• [WORK REQUIRED]
Report every line in the entries below that contains the string "cresc", copying each such line in full.

# start of DATA ENTRIES

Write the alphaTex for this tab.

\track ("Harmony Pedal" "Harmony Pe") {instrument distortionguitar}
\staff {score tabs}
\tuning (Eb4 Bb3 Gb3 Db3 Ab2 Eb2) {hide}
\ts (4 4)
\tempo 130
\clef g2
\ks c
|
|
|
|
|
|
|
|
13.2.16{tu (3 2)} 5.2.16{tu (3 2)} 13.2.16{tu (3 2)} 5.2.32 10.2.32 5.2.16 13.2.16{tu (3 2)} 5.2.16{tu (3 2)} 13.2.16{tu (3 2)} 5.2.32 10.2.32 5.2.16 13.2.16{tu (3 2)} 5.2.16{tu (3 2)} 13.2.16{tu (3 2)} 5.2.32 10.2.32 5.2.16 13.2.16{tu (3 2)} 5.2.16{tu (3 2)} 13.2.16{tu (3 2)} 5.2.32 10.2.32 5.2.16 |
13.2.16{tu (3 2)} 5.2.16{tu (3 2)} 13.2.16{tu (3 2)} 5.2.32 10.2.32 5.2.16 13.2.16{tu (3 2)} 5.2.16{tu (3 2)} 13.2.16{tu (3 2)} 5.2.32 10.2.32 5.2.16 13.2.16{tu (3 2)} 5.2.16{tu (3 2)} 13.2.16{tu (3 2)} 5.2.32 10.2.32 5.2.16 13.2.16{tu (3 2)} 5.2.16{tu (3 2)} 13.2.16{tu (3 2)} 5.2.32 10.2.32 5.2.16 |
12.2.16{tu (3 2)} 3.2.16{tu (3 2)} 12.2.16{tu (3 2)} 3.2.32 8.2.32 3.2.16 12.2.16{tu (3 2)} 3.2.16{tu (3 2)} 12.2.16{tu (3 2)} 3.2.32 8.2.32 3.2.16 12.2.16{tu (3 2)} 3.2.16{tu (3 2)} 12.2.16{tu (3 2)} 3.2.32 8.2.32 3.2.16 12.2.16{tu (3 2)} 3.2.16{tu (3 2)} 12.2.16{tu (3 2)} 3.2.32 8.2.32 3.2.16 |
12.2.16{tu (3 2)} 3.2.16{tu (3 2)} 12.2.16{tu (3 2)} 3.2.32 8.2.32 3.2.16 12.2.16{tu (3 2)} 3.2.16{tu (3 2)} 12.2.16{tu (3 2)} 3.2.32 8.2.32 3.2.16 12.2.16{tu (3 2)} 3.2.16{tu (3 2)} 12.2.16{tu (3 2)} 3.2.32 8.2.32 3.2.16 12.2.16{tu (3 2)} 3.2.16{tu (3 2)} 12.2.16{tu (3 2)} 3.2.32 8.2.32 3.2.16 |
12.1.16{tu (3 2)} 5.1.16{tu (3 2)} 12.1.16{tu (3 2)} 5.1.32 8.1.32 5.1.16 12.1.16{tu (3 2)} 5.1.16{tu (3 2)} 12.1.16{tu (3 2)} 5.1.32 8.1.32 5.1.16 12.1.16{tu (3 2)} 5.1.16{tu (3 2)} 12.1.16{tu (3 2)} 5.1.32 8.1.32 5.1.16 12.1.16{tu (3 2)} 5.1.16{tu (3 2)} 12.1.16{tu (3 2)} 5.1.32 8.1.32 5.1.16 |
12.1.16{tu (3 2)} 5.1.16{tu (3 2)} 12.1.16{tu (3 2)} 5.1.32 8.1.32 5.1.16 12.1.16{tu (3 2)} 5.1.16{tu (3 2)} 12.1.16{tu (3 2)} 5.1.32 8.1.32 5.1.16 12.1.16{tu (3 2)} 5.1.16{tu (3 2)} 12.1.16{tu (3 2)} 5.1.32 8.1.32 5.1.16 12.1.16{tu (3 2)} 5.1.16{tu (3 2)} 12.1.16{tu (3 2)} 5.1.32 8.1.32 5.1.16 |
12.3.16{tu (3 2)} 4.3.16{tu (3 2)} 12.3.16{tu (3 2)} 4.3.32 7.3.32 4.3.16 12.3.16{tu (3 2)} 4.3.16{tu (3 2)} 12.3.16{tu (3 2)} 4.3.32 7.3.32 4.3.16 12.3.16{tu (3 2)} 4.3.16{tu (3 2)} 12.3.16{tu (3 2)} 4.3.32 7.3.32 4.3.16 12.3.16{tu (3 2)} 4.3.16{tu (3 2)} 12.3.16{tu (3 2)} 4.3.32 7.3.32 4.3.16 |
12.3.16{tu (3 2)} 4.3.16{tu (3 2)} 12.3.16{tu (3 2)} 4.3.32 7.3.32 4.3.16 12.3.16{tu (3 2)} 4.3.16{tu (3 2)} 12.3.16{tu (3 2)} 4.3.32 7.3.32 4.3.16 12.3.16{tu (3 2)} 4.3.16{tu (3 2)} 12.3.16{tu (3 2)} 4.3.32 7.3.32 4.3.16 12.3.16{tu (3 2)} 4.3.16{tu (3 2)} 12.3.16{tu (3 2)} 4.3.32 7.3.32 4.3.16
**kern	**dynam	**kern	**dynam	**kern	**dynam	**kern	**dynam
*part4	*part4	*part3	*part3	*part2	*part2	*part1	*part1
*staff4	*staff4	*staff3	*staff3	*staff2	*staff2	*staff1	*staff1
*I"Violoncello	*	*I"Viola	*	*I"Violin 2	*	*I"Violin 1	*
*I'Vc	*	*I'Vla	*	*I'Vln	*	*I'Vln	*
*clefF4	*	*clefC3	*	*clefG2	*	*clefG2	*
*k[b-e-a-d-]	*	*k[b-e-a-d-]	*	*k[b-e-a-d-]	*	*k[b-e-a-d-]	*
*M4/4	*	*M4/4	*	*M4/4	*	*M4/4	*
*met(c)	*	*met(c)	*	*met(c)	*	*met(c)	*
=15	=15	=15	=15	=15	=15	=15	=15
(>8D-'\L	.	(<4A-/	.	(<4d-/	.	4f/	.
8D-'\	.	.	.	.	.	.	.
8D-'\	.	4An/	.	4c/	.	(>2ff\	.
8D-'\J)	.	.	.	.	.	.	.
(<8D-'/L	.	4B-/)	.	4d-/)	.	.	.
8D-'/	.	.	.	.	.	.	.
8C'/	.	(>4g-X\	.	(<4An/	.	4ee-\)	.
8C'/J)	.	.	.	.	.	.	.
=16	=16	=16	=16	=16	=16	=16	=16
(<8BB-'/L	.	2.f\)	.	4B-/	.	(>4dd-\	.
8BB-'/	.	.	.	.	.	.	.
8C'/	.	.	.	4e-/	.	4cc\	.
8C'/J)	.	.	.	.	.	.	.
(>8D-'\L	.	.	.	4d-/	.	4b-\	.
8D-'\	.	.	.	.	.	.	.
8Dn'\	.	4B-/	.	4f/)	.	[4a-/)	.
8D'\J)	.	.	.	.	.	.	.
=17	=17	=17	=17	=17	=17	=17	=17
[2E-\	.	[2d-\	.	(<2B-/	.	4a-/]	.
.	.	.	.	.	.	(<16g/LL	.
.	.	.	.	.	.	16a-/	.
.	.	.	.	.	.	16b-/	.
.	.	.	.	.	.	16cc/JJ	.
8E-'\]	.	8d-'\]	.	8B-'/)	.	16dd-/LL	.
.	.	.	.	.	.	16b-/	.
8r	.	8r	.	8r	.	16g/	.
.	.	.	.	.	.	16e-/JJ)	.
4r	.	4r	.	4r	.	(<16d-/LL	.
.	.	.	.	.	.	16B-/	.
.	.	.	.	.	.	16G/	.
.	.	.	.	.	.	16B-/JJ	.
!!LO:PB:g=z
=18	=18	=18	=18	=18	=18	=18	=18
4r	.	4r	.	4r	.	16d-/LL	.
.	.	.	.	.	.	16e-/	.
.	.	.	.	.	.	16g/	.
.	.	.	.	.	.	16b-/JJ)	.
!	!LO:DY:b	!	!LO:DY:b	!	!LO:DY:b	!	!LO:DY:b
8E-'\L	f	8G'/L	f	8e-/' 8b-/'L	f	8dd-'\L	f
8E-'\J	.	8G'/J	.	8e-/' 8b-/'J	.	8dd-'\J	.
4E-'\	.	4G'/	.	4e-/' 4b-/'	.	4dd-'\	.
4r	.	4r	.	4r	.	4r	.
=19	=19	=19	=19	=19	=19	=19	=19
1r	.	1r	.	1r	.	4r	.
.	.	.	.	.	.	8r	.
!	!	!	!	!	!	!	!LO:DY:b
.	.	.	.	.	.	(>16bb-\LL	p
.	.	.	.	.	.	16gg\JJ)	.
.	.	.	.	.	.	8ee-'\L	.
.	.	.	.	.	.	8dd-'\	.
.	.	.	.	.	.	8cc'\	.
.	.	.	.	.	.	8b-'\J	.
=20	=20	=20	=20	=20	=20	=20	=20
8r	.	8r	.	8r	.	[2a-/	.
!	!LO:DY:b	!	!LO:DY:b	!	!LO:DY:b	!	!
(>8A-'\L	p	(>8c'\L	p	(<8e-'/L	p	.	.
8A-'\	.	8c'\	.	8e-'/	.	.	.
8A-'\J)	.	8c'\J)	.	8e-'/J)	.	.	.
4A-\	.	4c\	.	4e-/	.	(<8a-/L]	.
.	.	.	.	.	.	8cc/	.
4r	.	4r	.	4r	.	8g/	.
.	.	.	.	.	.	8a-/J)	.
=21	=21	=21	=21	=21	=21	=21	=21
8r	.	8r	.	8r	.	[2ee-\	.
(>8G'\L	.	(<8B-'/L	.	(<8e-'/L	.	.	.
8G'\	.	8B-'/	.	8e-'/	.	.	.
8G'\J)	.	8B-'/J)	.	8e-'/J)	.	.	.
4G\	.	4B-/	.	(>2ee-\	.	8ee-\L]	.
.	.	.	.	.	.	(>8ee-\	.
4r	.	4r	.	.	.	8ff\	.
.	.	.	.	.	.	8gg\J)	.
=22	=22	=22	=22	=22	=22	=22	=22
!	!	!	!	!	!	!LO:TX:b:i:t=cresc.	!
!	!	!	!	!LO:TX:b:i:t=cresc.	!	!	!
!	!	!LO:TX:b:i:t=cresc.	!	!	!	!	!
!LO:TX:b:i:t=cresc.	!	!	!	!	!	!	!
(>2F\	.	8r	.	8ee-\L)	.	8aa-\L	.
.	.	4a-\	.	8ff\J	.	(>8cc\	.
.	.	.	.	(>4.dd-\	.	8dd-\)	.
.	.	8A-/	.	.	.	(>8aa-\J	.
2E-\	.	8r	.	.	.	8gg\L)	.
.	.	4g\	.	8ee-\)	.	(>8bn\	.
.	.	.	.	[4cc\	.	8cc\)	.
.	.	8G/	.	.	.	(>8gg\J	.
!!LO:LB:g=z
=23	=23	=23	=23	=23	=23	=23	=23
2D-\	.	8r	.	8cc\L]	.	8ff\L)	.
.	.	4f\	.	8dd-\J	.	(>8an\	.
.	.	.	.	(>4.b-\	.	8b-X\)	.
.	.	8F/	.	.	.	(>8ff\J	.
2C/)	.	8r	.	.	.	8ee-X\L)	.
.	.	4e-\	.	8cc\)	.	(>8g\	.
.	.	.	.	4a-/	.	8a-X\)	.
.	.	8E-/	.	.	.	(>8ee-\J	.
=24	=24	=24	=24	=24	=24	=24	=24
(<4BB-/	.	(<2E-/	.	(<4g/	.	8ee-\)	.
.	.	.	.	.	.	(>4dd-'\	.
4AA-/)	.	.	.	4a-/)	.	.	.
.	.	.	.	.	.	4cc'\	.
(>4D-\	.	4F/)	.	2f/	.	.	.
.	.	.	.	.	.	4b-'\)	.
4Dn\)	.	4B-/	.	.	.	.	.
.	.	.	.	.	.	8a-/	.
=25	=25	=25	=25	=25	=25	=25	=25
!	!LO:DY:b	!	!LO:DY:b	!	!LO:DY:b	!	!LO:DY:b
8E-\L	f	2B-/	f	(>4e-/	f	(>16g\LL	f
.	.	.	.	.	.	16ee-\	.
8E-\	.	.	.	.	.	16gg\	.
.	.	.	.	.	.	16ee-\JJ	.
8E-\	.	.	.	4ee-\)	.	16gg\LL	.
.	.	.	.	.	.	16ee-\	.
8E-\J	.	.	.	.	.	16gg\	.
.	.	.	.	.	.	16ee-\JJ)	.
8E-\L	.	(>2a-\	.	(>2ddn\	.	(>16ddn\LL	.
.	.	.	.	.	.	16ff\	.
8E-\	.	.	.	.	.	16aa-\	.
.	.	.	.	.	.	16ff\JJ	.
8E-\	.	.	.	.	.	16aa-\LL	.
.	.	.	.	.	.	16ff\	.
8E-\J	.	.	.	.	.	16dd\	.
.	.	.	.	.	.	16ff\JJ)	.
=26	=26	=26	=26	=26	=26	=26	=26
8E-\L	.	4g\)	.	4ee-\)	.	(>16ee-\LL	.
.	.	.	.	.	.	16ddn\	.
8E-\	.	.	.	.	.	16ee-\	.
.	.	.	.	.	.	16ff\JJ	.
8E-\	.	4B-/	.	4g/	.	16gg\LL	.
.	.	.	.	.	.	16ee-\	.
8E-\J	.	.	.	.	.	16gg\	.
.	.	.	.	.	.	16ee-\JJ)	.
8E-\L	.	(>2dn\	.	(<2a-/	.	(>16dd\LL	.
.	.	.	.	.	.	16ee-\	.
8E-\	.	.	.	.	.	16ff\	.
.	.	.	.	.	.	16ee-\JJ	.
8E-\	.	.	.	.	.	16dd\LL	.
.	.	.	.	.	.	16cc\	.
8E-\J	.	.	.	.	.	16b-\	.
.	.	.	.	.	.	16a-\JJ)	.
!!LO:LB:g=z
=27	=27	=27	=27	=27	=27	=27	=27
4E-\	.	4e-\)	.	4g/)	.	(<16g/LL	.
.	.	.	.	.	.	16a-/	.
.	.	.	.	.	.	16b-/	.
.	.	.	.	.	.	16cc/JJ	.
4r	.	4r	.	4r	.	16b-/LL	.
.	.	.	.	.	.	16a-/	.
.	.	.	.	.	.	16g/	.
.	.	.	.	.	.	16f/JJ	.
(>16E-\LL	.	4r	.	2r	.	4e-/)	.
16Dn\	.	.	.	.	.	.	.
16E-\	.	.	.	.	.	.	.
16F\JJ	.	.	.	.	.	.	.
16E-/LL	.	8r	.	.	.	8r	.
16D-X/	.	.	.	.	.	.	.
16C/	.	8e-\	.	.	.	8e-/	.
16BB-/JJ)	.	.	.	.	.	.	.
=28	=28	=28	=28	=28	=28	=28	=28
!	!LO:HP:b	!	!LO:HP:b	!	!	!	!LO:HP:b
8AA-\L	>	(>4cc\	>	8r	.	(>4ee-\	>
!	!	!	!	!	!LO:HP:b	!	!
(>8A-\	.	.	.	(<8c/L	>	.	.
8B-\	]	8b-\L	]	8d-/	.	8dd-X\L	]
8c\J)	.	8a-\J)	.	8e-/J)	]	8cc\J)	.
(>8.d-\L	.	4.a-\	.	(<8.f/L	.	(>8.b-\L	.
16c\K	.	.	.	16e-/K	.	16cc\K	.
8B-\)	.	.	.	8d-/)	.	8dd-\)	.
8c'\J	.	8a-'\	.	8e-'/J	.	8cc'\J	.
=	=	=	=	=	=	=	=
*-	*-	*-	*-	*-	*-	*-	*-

# end of DATA ENTRIES

• [REPLY]
!	!	!	!	!	!	!LO:TX:b:i:t=cresc.	!
!	!	!	!	!LO:TX:b:i:t=cresc.	!	!	!
!	!	!LO:TX:b:i:t=cresc.	!	!	!	!	!
!LO:TX:b:i:t=cresc.	!	!	!	!	!	!	!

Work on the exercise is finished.